Links in the feed processing and delivery chain identify disease prevention challenges and opportunities.
Biosecurity programs define the procedures and processes put in place to keep pathogens out of a hog operation and/or the expression of a pathogen that has slipped in.
The pork industry has made tremendous advancements in understanding biosecurity risks. A critical component of biosecurity risk management is pathogen introduction through fomites such as corn, soybean meal and feed delivery trucks.
Fortunately, corn and soybean meal aren't identified as a frequent source of pathogen introduction. Thus, the primary focus of feed biosecurity programs is on the mechanical transfer of pathogens via vehicles and personnel.
Scott Dee, DVM, and colleagues at the University of Minnesota, in a paper published in 2002 in the Canadian Journal of Veterinary Medicine, “Mechanical Transmission of Porcine Reproductive and Respiratory Syndrome (PRRS) Virus Throughout a Coordinated Sequence of Events During Cold Weather,” clearly demonstrated that PRRS virus can be transferred via contaminated snow. It is quite heartening, however, to note that with good biosecurity management, introduction of PRRS through feed and feed transport is very low.
Why Is Biosecurity So Tough?
I often ask myself this question. The simple answer is we operate in a dynamic, biological system in which pathogens can survive and be transferred. If we review all of the links in the chain, it's easy to see that management of this risk is critical to protecting swine herds.
It is often said that biosecurity is only as strong as the weakest link. When we list all of the activities at a feedmill and delivery system, we recognize the challenges, including:
Within mill cross-contamination;
Delivery personnel; and
Feed ingredients are managed by procuring grain from non-pig producing farms or grain that is not stored in close proximity to pigs on the farm.

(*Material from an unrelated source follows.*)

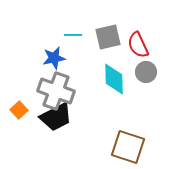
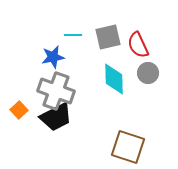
blue star: moved 1 px left, 1 px up
gray circle: moved 2 px right, 1 px down
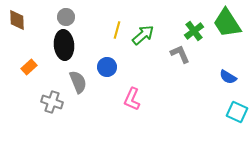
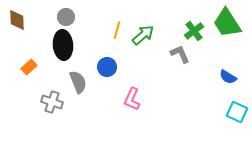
black ellipse: moved 1 px left
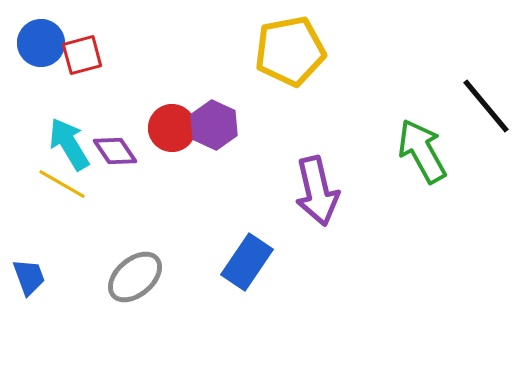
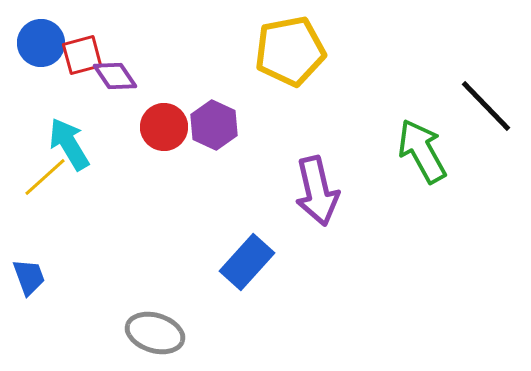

Today, that is relatively easy to manage because of the increasing size and specialization of grain operations. Grain should be transported in trucks that don't haul pigs. This is much easier to manage as transport of grain and livestock have been segregated; therefore, this requirement usually is not a burden for grain suppliers.
Soybean meal heat processing eliminates viral pathogens and, thus, manages the risk from cross-contamination of this ingredient from transport vehicles at the mill unloading bay. Mills with separate incoming-ingredient unloading bays and a separate out-loading finished-feed bay help minimize the truck transport crossover risk. In addition, feedmill personnel should not care for pigs themselves.
The system should have a pyramid flow of feed deliveries, either as a designated separate transport or in a sequence where feed is first delivered to multiplication sites, then to breed-to-wean, and last to wean-to-finish sites.
Any time that flow changes are made, feed trucks should be washed, disinfected and externally dried prior to moving back up the pyramid. The location should always have a separate pyramid and delivery trucks.
The majority of farms receive meal or pelleted feed, except for the transition or first nursery diet. If bagged feed is delivered to the farm, it should be delivered all at one time. Bags should be transported in closed-side containers to prevent road contamination or in a separate, designated delivery truck.
During the winter, it is impossible for feed transport vehicles to avoid dirty roads and possible contamination. Thus, once feed transport arrives, there are some basic procedures to follow:
Transport driver must put on external farm boots that are located for easy access or plastic boot covers must be used when the driver exits the cab.
Transport driver must not enter the office at the farm except in the case of an emergency. Invoices are left in a designated area, most commonly in mailboxes attached to the bin leg or just outside of the office.
Bin lids should open and close from the ground.
Any bagged feed deliveries enter only through a disinfection chamber. Bagged feed is dropped in a designated area, again avoiding direct entry into the office area by the transport driver.
We often talk about feed delivery outside the perimeter of a site. But this is not practical due to the volume and the location of the feed bins, so the feed transport must use other procedures to minimize risk of contamination.
Practically speaking, maintaining absolute biosecurity on a breed-to-wean farm is difficult because the transport driver must exit and return to the truck several times, depending on diet and bin capacity. The best procedure is for the driver to wear farm boots and then a set of boot covers so when he/she reenters the cab, boot covers are placed on the shoes or boots.
Another common option is to have disposable floor mats in the truck. When the driver exits the site, the disposable floor mats are left in a designated trash container with the farm-specific boots or boot covers.
Feedmill staff and transport drivers should attend at least biannual biosecurity educational training established with a veterinary clinic. This training is held at the feedmill and attendance is required for all new drivers. Don't expect the transport group to provide this education.
The biannual meetings reinforce basic biosecurity procedures and policies, answer questions, and provide a practical understanding of procedures.
In summary, the feedmill and transport are key components to herd biosecurity. Biannual feedmill audits, coupled with educational meetings, both with the feedmill and the farm staff, are helpful in achieving compliance.